CPP alumnus appointed as Arcadia’s first police chief of Japanese descent

The Arcadia Police Department announced late last month that Cal Poly Pomona alumnus Roy Nakamura (’91, social sciences) will serve as its police chief. Nakamura would serve as the City of Arcadia’s first police chief of Japanese descent.

After serving the Arcadia Police Department for the past 28 years, Nakamura will take command as police chief on Jan. 9, 2021 following the retirement of current Police Chief Robert Guthrie.
In light of his promotion, Nakamura expressed his gratitude to the Arcadia Police Department for appointing him as police chief.

(Courtesy of Roy Nakamura)

“It is a fantastic opportunity to serve as police chief,” said Nakamura. “I am honored and privileged to lead the men and women of the Arcadia Police Department.”

With Arcadia’s dark history of incarcerating nearly 19,000 Japanese and Japanese Americans at the Santa Anita racetrack during World War II, Nakamura’s promotion marks a memorable moment in the city’s history.

“No doubt, it was a regrettable time in history, but I am very confident that if we are faced with a similar situation today, our nation, state and city would respond much differently than in the past,” said Nakamura. “The City of Arcadia has been good to me for so many years.”

According to the U.S. Census Bureau, in 2019, Arcadia reported a population of 57,939 with 60.8% of the city’s residents reporting Asian descent.
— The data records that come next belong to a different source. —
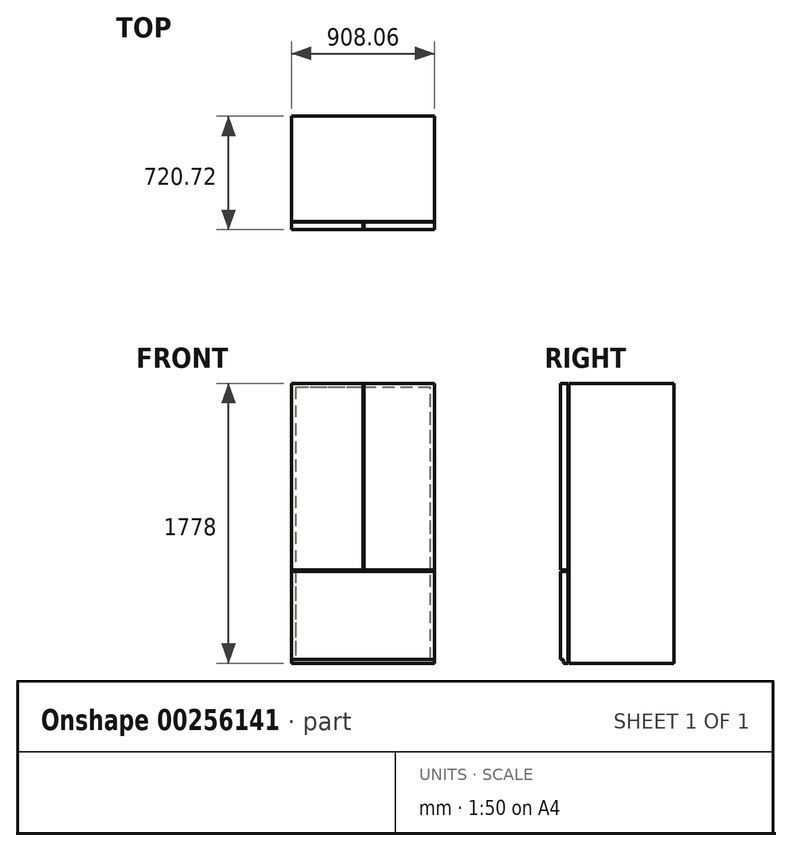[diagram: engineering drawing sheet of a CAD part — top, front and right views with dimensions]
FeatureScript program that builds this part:
annotation { "Feature Type Name" : "Feature", "Feature Type Description" : "" }
export const myFeature = defineFeature(function(context is Context, id is Id, definition is map)
    precondition{}
    {
        {
            var Q0;
            Q0=qCreatedBy(makeId("Right.planeOp"),FACE);
            var sketch = newSketch(context, id + "F0", { "sketchPlane" : qUnion([Q0])});
            skLineSegment(sketch, "E0", {"start": v(0, 0) * mm, "end": v(0, 1778) * mm});
            skLineSegment(sketch, "E1", {"start": v(0, 0) * mm, "end": v(-720.73, 0) * mm});
            skLineSegment(sketch, "E2", {"start": v(-720.73, 0) * mm, "end": v(-720.73, 1778) * mm});
            skLineSegment(sketch, "E3", {"start": v(-720.73, 1778) * mm, "end": v(0, 1778) * mm});
            skSolve(sketch);
        }
        {
            var Q0;
            Q0=makeQuery(id+"F0.imprint","IMPRINT",FACE,{"disambiguationData":[TD([[makeQuery(id+"F0.imprint","IMPRINT",EDGE,{"derivedFrom":sQuery(id+"F0.wireOp",EDGE,"E0")}),1.0]])]});
            extrude(context, id + "F1", {"entities" : qUnion([Q0]), "endBound" : BoundingType.SYMMETRIC, "depth" : 908.05 * mm});
        }
        {
            var Q0;
            Q0=makeQuery(id+"F1.opExtrude","SWEPT_FACE",FACE,{"disambiguationData":[OSD([sQuery(id+"F0.wireOp",EDGE,"E2")])]});
            cPlane(context, id + "F2", {"entities" : qUnion([Q0]), "cplaneType" : CPlaneType.OFFSET, "offset" : 50.8 * mm, "oppositeDirection" : true, "width" : 152.4 * mm, "height" : 152.4 * mm});
        }
        {
            var Q0;
            Q0=qCreatedBy(id+"F2.planeOp",FACE);
            var sketch = newSketch(context, id + "F3", { "sketchPlane" : qUnion([Q0])});
            skLineSegment(sketch, "E4.0", {"start": v(-428.63, 1752.6) * mm, "end": v(-428.63, 25.4) * mm});
            skLineSegment(sketch, "E4.1", {"start": v(428.63, 1752.6) * mm, "end": v(-428.63, 1752.6) * mm});
            skLineSegment(sketch, "E4.2", {"start": v(428.63, 25.4) * mm, "end": v(428.63, 1752.6) * mm});
            skLineSegment(sketch, "E4.3", {"start": v(-428.63, 25.4) * mm, "end": v(428.63, 25.4) * mm});
            skLineSegment(sketch, "E5.0.0", {"start": v(-454.03, 1778) * mm, "end": v(-454.03, 0) * mm});
            skLineSegment(sketch, "E5.0.1", {"start": v(-454.03, 0) * mm, "end": v(454.03, 0) * mm});
            skLineSegment(sketch, "E5.0.2", {"start": v(454.03, 0) * mm, "end": v(454.03, 1778) * mm});
            skLineSegment(sketch, "E5.0.3", {"start": v(454.03, 1778) * mm, "end": v(-454.03, 1778) * mm});
            skSolve(sketch);
        }
        {
            var Q0;
            Q0 = qSketchRegion(id + "F3", true);
            extrude(context, id + "F4", {"entities" : qUnion([Q0]), "operationType" : NewBodyOperationType.REMOVE, "endBound" : BoundingType.SYMMETRIC, "depth" : 3.8 * mm});
        }
        {
            var Q0;
            Q0=makeQuery(id+"F1.opExtrude","SWEPT_FACE",FACE,{"disambiguationData":[OSD([sQuery(id+"F0.wireOp",EDGE,"E2")])]});
            var sketch = newSketch(context, id + "F5", { "sketchPlane" : qUnion([Q0])});
            skLineSegment(sketch, "E6.bottom", {"start": v(454.03, 0) * mm, "end": v(-454.03, 0) * mm});
            skLineSegment(sketch, "E6.top", {"start": v(454.03, 25.4) * mm, "end": v(-454.03, 25.4) * mm});
            skLineSegment(sketch, "E6.left", {"start": v(454.03, 0) * mm, "end": v(454.03, 25.4) * mm});
            skLineSegment(sketch, "E6.right", {"start": v(-454.03, 0) * mm, "end": v(-454.03, 25.4) * mm});
            skSolve(sketch);
        }
        {
            var Q0;
            Q0=makeQuery(id+"F1.opExtrude","SWEPT_FACE",FACE,{"disambiguationData":[OSD([sQuery(id+"F0.wireOp",EDGE,"E2")])]});
            var sketch = newSketch(context, id + "F6", { "sketchPlane" : qUnion([Q0])});
            skLineSegment(sketch, "E7.bottom", {"start": v(0, 1778) * mm, "end": v(7.62, 1778) * mm});
            skLineSegment(sketch, "E7.left", {"start": v(0, 1778) * mm, "end": v(0, 591.82) * mm});
            skLineSegment(sketch, "E7.right", {"start": v(7.62, 1778) * mm, "end": v(7.62, 591.82) * mm});
            skLineSegment(sketch, "E8.bottom", {"start": v(-480.07, 591.82) * mm, "end": v(0, 591.82) * mm});
            skLineSegment(sketch, "E8.top", {"start": v(-480.07, 584.2) * mm, "end": v(491.16, 584.2) * mm});
            skLineSegment(sketch, "E8.left", {"start": v(-480.07, 591.82) * mm, "end": v(-480.07, 584.2) * mm});
            skLineSegment(sketch, "E8.right", {"start": v(491.16, 591.82) * mm, "end": v(491.16, 584.2) * mm});
            skLineSegment(sketch, "E9.trimOffspring", {"start": v(7.62, 591.82) * mm, "end": v(491.16, 591.82) * mm});
            skSolve(sketch);
        }
        {
            var Q0;
            Q0 = qSketchRegion(id + "F6", true);
            extrude(context, id + "F7", {"entities" : qUnion([Q0]), "operationType" : NewBodyOperationType.REMOVE, "oppositeDirection" : true, "depth" : 50.8 * mm});
        }
        {
            var Q0;
            Q0 = qSketchRegion(id + "F5", true);
            extrude(context, id + "F8", {"entities" : qUnion([Q0]), "operationType" : NewBodyOperationType.REMOVE, "oppositeDirection" : true, "depth" : 19.05 * mm});
        }
    });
Along with these statistics, Nakamura believes his city is “one of the finest cities that you see in Southern California.”

Nakamura served as an officer for the Arcadia Police Department from 1992 to 2002 before being promoted to sergeant and later lieutenant in 2009. He made captain in 2019.

Considering recent protests and tensions surrounding law enforcement, Nakamura discussed how he will address calls for police reform as police chief.

“Calls for reform reflect on-going issues and require long-term solutions that cannot be ignored,” explained Nakamura. “I believe our department has worked to meet the calls for reform and we continue to do so.”

Nakamura noted that it is difficult to “paint the entire police department or law enforcement with one stroke of the same brush.” He believes each city and community poses different calls for reform that may not pertain to another city’s issue.

He strives to stay committed to serving his city and continues to follow his father’s motto: “Don’t toot your own horn and let your actions speak for you.”

As a student at CPP, Nakamura initially studied engineering. However, he aspired to become a police officer, so he soon switched to studying social sciences.

“I came to a crossroad where I felt that I was getting any younger and decided to pursue something that I really wanted to do,” said Nakamura. “I didn’t want to look back 30 years down the road, asking myself why I didn’t try to pursue a career as a police officer.”

Nakamura’s education and obtaining a college degree stood as the top priorities for both him and his parents. After leaving his homeland Guam and moving to California, he enjoyed the atmosphere of CPP and it was a “worthwhile experience” that he would not trade for anything else.

Nakamura encouraged current CPP students to continue to work hard in college and stick to their goals. Despite the coronavirus pandemic, he wishes for students to stay strong and finish their college education.

“The value of education is not for anyone else to judge and it is one thing that nobody can ever take away from you,” said Nakamura. “It may not guarantee success, but it does provide you with several opportunities in the future.”